Problem: Recast all of the material below as a numbered list with one line per item, and leave out any blank lines.

Stored data entries
start

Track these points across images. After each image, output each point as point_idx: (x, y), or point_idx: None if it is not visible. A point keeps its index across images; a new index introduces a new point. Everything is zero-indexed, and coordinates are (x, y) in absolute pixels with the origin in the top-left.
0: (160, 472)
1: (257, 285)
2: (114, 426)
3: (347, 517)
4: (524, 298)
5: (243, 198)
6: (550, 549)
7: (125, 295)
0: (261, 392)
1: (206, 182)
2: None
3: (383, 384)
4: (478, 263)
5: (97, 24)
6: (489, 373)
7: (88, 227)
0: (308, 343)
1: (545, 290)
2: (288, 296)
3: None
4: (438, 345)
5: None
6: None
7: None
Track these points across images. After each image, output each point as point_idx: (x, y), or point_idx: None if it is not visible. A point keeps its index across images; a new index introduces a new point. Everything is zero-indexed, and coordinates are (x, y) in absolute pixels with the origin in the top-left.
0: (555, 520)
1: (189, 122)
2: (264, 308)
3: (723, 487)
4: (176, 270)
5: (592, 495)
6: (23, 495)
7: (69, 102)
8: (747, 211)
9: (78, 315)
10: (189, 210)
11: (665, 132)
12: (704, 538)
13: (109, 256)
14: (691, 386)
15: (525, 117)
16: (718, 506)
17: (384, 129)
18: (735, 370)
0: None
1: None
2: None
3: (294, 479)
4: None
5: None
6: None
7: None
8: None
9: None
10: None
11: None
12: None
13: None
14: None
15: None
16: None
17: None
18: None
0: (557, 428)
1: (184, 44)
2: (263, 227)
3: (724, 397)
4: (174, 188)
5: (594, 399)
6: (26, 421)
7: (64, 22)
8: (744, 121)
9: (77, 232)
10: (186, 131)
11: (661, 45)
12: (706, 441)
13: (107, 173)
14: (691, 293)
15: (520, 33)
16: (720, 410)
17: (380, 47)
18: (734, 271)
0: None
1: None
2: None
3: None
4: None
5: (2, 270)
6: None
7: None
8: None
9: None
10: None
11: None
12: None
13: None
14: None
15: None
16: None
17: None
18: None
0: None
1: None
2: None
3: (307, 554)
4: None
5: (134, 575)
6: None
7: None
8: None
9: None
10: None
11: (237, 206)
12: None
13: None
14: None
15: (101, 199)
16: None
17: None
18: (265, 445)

end

Solution for this problem:
1. Track these points across images. After each image, output each point as point_idx: (x, y), or point_idx: None if it is not visible. A point keeps its index across images; a new index introduces a new point. Everything is zero-indexed, and coordinates are (x, y) in absolute pixels with the origin in the top-left.
2. 0: (160, 472)
3. 1: (257, 285)
4. 2: (114, 426)
5. 3: (347, 517)
6. 4: (524, 298)
7. 5: (243, 198)
8. 6: (550, 549)
9. 7: (125, 295)
10. 0: (261, 392)
11. 1: (206, 182)
12. 2: None
13. 3: (383, 384)
14. 4: (478, 263)
15. 5: (97, 24)
16. 6: (489, 373)
17. 7: (88, 227)
18. 0: (308, 343)
19. 1: (545, 290)
20. 2: (288, 296)
21. 3: None
22. 4: (438, 345)
23. 5: None
24. 6: None
25. 7: None
26. Track these points across images. After each image, output each point as point_idx: (x, y), or point_idx: None if it is not visible. A point keeps its index across images; a new index introduces a new point. Everything is zero-indexed, and coordinates are (x, y) in absolute pixels with the origin in the top-left.
27. 0: (555, 520)
28. 1: (189, 122)
29. 2: (264, 308)
30. 3: (723, 487)
31. 4: (176, 270)
32. 5: (592, 495)
33. 6: (23, 495)
34. 7: (69, 102)
35. 8: (747, 211)
36. 9: (78, 315)
37. 10: (189, 210)
38. 11: (665, 132)
39. 12: (704, 538)
40. 13: (109, 256)
41. 14: (691, 386)
42. 15: (525, 117)
43. 16: (718, 506)
44. 17: (384, 129)
45. 18: (735, 370)
46. 0: None
47. 1: None
48. 2: None
49. 3: (294, 479)
50. 4: None
51. 5: None
52. 6: None
53. 7: None
54. 8: None
55. 9: None
56. 10: None
57. 11: None
58. 12: None
59. 13: None
60. 14: None
61. 15: None
62. 16: None
63. 17: None
64. 18: None
65. 0: (557, 428)
66. 1: (184, 44)
67. 2: (263, 227)
68. 3: (724, 397)
69. 4: (174, 188)
70. 5: (594, 399)
71. 6: (26, 421)
72. 7: (64, 22)
73. 8: (744, 121)
74. 9: (77, 232)
75. 10: (186, 131)
76. 11: (661, 45)
77. 12: (706, 441)
78. 13: (107, 173)
79. 14: (691, 293)
80. 15: (520, 33)
81. 16: (720, 410)
82. 17: (380, 47)
83. 18: (734, 271)
84. 0: None
85. 1: None
86. 2: None
87. 3: None
88. 4: None
89. 5: (2, 270)
90. 6: None
91. 7: None
92. 8: None
93. 9: None
94. 10: None
95. 11: None
96. 12: None
97. 13: None
98. 14: None
99. 15: None
100. 16: None
101. 17: None
102. 18: None
103. 0: None
104. 1: None
105. 2: None
106. 3: (307, 554)
107. 4: None
108. 5: (134, 575)
109. 6: None
110. 7: None
111. 8: None
112. 9: None
113. 10: None
114. 11: (237, 206)
115. 12: None
116. 13: None
117. 14: None
118. 15: (101, 199)
119. 16: None
120. 17: None
121. 18: (265, 445)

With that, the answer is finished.